Fisher is also doing his graduate research in sociophonetic variation, focusing on sexuality. Fisher said he is researching when people sound “gay” in their first or second languages and what about their speech makes another person make that assumption.
Fisher said he analyzes different variables that people listen to in speech. He said he spent a month in Mexico last summer conducting interviews and analyzing them.
“I really like linguistics,” he said. “It’s a mixture of the humanities and sciences.”
Fisher said he must present his conclusion on April 1, and will be taking composition exams the following week. Fisher said he will be given three questions and three hours to answer them.
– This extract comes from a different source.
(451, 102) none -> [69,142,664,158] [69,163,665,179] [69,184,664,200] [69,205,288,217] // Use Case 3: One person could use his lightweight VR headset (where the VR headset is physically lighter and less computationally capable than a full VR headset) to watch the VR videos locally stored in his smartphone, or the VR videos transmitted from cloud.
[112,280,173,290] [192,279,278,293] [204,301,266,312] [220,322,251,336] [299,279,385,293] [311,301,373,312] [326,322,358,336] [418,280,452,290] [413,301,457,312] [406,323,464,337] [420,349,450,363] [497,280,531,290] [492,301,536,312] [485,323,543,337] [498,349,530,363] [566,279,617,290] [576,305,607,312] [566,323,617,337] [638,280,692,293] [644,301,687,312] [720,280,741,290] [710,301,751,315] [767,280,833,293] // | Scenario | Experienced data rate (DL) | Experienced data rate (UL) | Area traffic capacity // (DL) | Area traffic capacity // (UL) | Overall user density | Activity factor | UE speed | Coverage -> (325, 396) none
A week later, he will have to present them to the Spanish committee, where he must defend his answers.
Mary Copple, associate professor of Spanish and Spanish Language Program coordinator, supervises the Spanish 1 through 4 sequence and is the professor of one of Fisher’s classes.
“I have an awesome group of TAs,” Copple said. “It’s not an easy job.”
Copple said she does not think students know how hard it can be for GTAs because most GTAs have no teaching experience.
“I think a lot of times students think GTAs possibly have more teaching experience than they do,” Copple said. “It is just as big of a learning curve for them, as it is for anyone who’s learning to teach.”
Copple teaches graduate courses to help GTAs with their teaching plan and delivery. She said a teacher cannot go into a classroom and improvise a Spanish lesson because the students will notice.
Copple said most people who only know Fisher as a friend or instructor do not get to see the student side of him that she does.
“Isaac is really relaxed, really easygoing,” Copple said. “He’s funny. I think they would be amazed how seriously he takes his work.”
Copple said Fisher always comes to class prepared and with thoughtful questions about the readings. She said people who’ve just met him might not think he is that way.
“He has a really good balance between life and work,” she said. “Which is healthy.”
Fisher said one of the biggest challenges of teaching is maintaining two identities with his students.
“I’m still a student, so I understand we’re all the same,” Fisher said. “But I’m also their professor.”
Fisher said when his education is completed, he wants to teach. He said he would like to continue working with Hispanic communities, partly because there is a lot of marginalization that is being ignored.
“What makes America America is inclusivity of ‘Welcome to our country,’ and ‘Let’s celebrate your heritage but let’s celebrate my heritage, too, and let’s celebrate all together,’” Fisher said.
He said his dream job is to be a university professor.
“Location (would) probably (be) Austin, Texas,” Fisher said. “I like the multicultural aspect of it.”
He said Texas would be ideal because it is close to Mexico, where he likes to visit. Fisher said he would also be open to working in a university in Latin America.